(Document section)

Wallace Street Journal
Of silver kitty-cats and
God
David Bond
Editor, Silver Valley
Mining Journal
Sep 8, 2004
Numerous market analysts presume to receive their information
from God. We have never made such claims, but having
just received the ensuing missive (it was left on our back porch,
near the parrot food), we feel we are now ready to join that
august pantheon of Serious Market Analysts.
We pass it along with no comment.
Memorandum to:
Earth
From: Heaven:
Subject: The Third Commandment
Date: Later, Cabby
Dear Earth:
It has come to Our attention up here that several nation-states
temporarily leasing the third rock from the sun from Us are violating
the terms of their Lease Agreement, dated Aug. 31, 2000 BC. The
Lease Agreement, hereinafter the Ten Commandments (c.f. Decalogue)
and hereinafter the "Lease" and signed by both lessee
Earth and leaser Heaven (hereinafter the "Parties"),
states in relevant part:
"Thou shalt not take the name of the LORD thy God in vain;
for the LORD will not hold him guiltless that taketh his name
in vain."

(End Document section)
(Collected material)

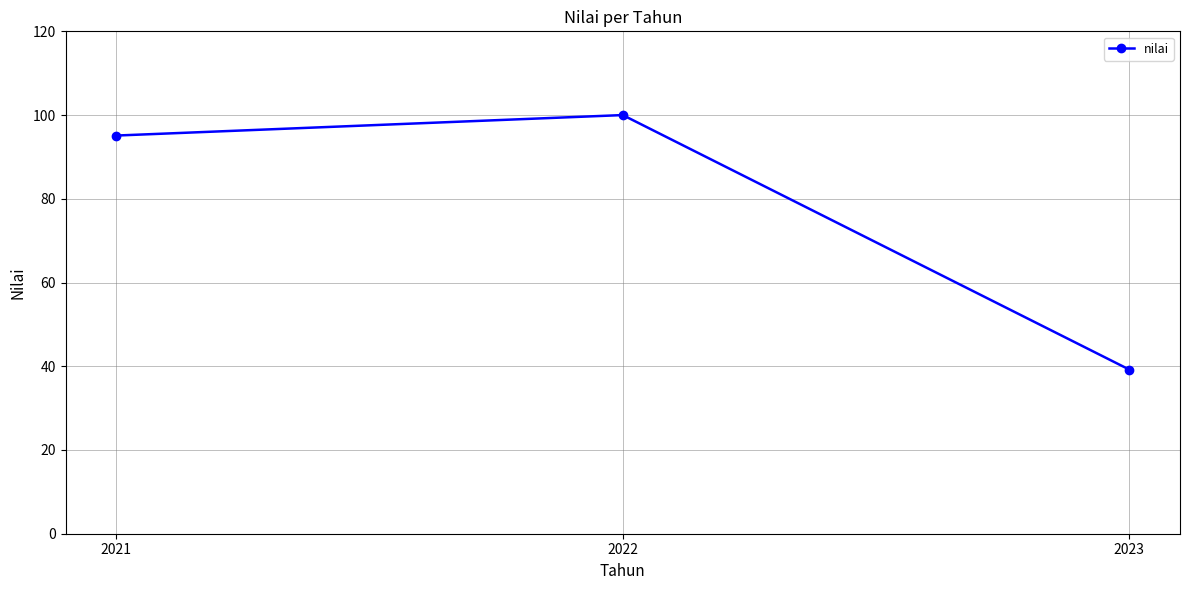

Reading left to right, what are all the values shown in this chart?

2021=95.1	2022=100.0	2023=39.2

(End Collected material)

* _Tasks for this exercise_:
[1] In the Mining Journal column, where was the memorandum left?
[2] Sum up the Mining Journal column in two sentences.
[3] Pick up the Mining Journal column after its final sentence and carry it forward.

* _Responses_:
[1] On the back porch, near the parrot food.

[2] Noting that many market analysts claim to get their information from God, the column says that receiving a missive left on the back porch now qualifies its writers to join them, and it passes the missive along with no comment. The memorandum, from Heaven to Earth, states that several nation-states leasing the planet are violating their Lease Agreement, the Ten Commandments, and quotes its clause against taking the name of the Lord in vain.

[3]
A certain tribe of Earthlings, known hereinafter as Americans,
has invoked the phrase "In God We Trust" in a vain
endeavour to legitimatize a certain form of valueless paper scrip
known as the Federal Reserve Note which passes as a form of money
in contravention of other certain Commandments and the United
States Constitution, the latter of which states, in relevant
part:
"No state shall ...coin money; emit bills of credit; or
make anything but gold and silver coin a tender in payment of
debts." (Article I.10.1) and further defined by the U.S.
Coinage Act of 1792, to wit: "The Dollar or Unit shall be
of the value of a Spanish milled dollar as the same is now current,
that is, running in the market, to wit, three hundred and seventy-one
and one-quarter grains of silver."
Please understand that we in Heaven are a negotiable lot, and
raise no objection to Our name being used on gold and silver
coins of any realm here before referenced, regardless of their
foreign policy. However, the extant circumstance must not be
permitted to prevail.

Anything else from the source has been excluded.